Collected data entries
[Start of section]

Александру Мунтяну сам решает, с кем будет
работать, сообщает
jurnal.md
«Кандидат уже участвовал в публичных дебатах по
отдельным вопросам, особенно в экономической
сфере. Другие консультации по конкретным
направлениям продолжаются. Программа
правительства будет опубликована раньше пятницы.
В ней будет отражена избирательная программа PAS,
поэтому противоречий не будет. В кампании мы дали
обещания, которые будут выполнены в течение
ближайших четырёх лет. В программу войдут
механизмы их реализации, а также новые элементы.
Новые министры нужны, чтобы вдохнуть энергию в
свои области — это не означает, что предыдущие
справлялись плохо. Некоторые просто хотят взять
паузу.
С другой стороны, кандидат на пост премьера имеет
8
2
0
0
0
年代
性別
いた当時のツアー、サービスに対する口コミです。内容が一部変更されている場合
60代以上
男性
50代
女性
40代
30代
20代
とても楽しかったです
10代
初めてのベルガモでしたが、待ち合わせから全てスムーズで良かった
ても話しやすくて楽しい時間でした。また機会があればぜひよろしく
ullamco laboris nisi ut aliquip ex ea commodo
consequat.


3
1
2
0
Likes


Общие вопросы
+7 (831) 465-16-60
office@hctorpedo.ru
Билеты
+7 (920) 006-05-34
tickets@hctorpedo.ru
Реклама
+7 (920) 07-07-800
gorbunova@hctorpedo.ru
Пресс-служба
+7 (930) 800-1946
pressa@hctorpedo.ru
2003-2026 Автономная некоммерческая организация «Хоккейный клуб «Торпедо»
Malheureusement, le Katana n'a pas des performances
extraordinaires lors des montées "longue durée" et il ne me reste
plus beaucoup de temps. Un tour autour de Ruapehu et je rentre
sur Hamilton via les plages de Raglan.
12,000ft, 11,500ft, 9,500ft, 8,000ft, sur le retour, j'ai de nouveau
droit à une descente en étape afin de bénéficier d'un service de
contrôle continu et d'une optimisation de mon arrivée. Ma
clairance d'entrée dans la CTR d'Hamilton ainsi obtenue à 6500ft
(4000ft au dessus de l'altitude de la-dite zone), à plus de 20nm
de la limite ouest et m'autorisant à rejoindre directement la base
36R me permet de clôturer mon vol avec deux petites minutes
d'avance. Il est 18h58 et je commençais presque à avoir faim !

[End of section]

*Task objective*: Write out the records above again, keeping each one identical to the original.

*Answer space*:
Александру Мунтяну сам решает, с кем будет
работать, сообщает
jurnal.md
«Кандидат уже участвовал в публичных дебатах по
отдельным вопросам, особенно в экономической
сфере. Другие консультации по конкретным
направлениям продолжаются. Программа
правительства будет опубликована раньше пятницы.
В ней будет отражена избирательная программа PAS,
поэтому противоречий не будет. В кампании мы дали
обещания, которые будут выполнены в течение
ближайших четырёх лет. В программу войдут
механизмы их реализации, а также новые элементы.
Новые министры нужны, чтобы вдохнуть энергию в
свои области — это не означает, что предыдущие
справлялись плохо. Некоторые просто хотят взять
паузу.
С другой стороны, кандидат на пост премьера имеет
8
2
0
0
0
年代
性別
いた当時のツアー、サービスに対する口コミです。内容が一部変更されている場合
60代以上
男性
50代
女性
40代
30代
20代
とても楽しかったです
10代
初めてのベルガモでしたが、待ち合わせから全てスムーズで良かった
ても話しやすくて楽しい時間でした。また機会があればぜひよろしく
ullamco laboris nisi ut aliquip ex ea commodo
consequat.


3
1
2
0
Likes


Общие вопросы
+7 (831) 465-16-60
office@hctorpedo.ru
Билеты
+7 (920) 006-05-34
tickets@hctorpedo.ru
Реклама
+7 (920) 07-07-800
gorbunova@hctorpedo.ru
Пресс-служба
+7 (930) 800-1946
pressa@hctorpedo.ru
2003-2026 Автономная некоммерческая организация «Хоккейный клуб «Торпедо»
Malheureusement, le Katana n'a pas des performances
extraordinaires lors des montées "longue durée" et il ne me reste
plus beaucoup de temps. Un tour autour de Ruapehu et je rentre
sur Hamilton via les plages de Raglan.
12,000ft, 11,500ft, 9,500ft, 8,000ft, sur le retour, j'ai de nouveau
droit à une descente en étape afin de bénéficier d'un service de
contrôle continu et d'une optimisation de mon arrivée. Ma
clairance d'entrée dans la CTR d'Hamilton ainsi obtenue à 6500ft
(4000ft au dessus de l'altitude de la-dite zone), à plus de 20nm
de la limite ouest et m'autorisant à rejoindre directement la base
36R me permet de clôturer mon vol avec deux petites minutes
d'avance. Il est 18h58 et je commençais presque à avoir faim !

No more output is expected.